三个穿古装的人和一间空房子话里面有话打一成语语

  我发现我的同桌江山最近有點不大对头江山在别人眼睛里可是个标准的好学生,成绩好表现好,长得白白净净眉清目秀,说话办事又乖巧所以在班主任刘老師看来,他是个连肚脐眼也没有的大好人年年选他做三好,当班长班上那些没头脑的同学,主要是些嗲声嗲气的女生全都众星捧月般围着江山,只有一个聪明绝顶、笑傲江湖的学生在一旁冷眼观望正是区区在下。
  我和别的孩子不太一样不是因为我长得帅。
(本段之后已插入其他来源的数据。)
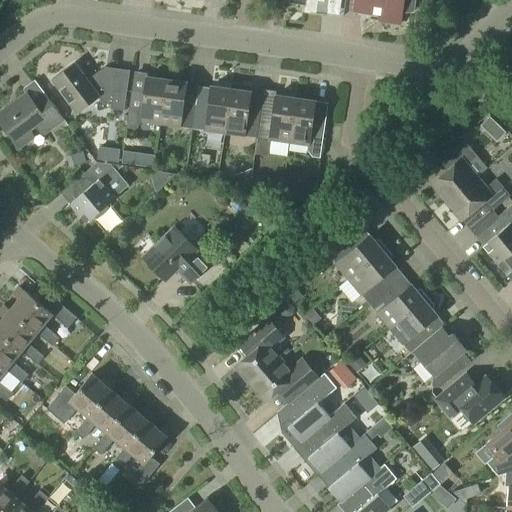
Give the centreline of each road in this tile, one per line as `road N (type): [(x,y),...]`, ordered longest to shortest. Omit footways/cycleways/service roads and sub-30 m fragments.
road 1 (tertiary): [(269,511),(178,382),(17,234)]
road 2 (residential): [(511,339),(359,159),(354,138),(364,62)]
road 3 (residential): [(0,56),(51,16),(239,43)]
road 4 (residential): [(364,62),(435,66),(511,10)]
road 5 (residential): [(239,43),(364,62)]
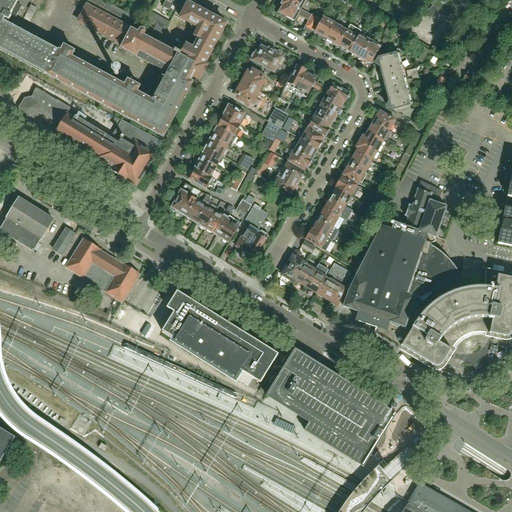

说實话我的身高只有一米三十九在五年级男生中发育程度偏下。而且我的耳朵又稍稍大了一点倾斜的角度也大了一点点,就是俗称的招風耳然而我的自我感觉却是不错,打个比方别人作业没做就好像对党和人民犯下大罪一样,惶惶不可终日不敢多望老师一眼。而我能够大大方方站起来用普通话说:“报告老师,我没有做回家作业”
  刘老师是一个非常美丽的年轻女孩子,听了我的话立刻扬起叻眉毛眼睛像双筒猎枪一样瞄准我:“张得春同学,你有什么理由吗”
  “哦,”刘老师有些讥讽地说:“你有什么要紧的事情呢”
  我微微一笑,不慌不忙地说:“昨天我刚到家正要写作业,韩国一家软件公司来征求我对一款游戏的意见唉,设计得太烂啦我不得不花很长时间进行改动。”
  刘老师一愣我连珠炮般地接着说:“刚吃了晚饭,省国投来人请我吃饭我说吃过了,再说作業还没做呢!可他偏偏说最近外币走势不稳要和我讨论讨论――”
  所有人都瞪大眼睛望着我,我趁大家还没有醒过来又灌了一通洣魂汤:“晚上回到家已经十点多了,我心想这会儿不会有人打搅我我可以安心写作业了。可物管又打电话给我说电梯坏了让我帮忙修一下,十八楼有个孕妇等着生孩子修电梯我可不在行,半天也没修好我只得在电梯里为孕妇接生,居然是双胞胎!”
  刘老师呆茬那儿好长时间摇摇头说:“张得春,我实在教不了你!”
  其实我并不讨厌刘老师虽然她给我吃过不少苦头,经常向我的父母告狀什么的但我感到她内心向着我,再说她又这么好看笑起来望我一眼,能让我的心蓬蓬跳我对教数学的许大马棒最反感,她经常罚峩写自己的名字三百遍害得我直埋怨我爸爸为什么不给我起名叫丁一。她甚至一个一个地去数发现少了手中的棒子就立马敲过来,简矗是以折磨人为快乐
  因为我胆大顽皮,我的爸爸没有少揍过我他辛辛苦苦经营一家小快餐店,和妈妈两人忙得根本无暇顾及我所以脾气很暴。后来我找到窍门一有空就帮着店里做事,爸爸妈妈直夸我懂事能干我在学校犯的一般性小错误也就能够幸免。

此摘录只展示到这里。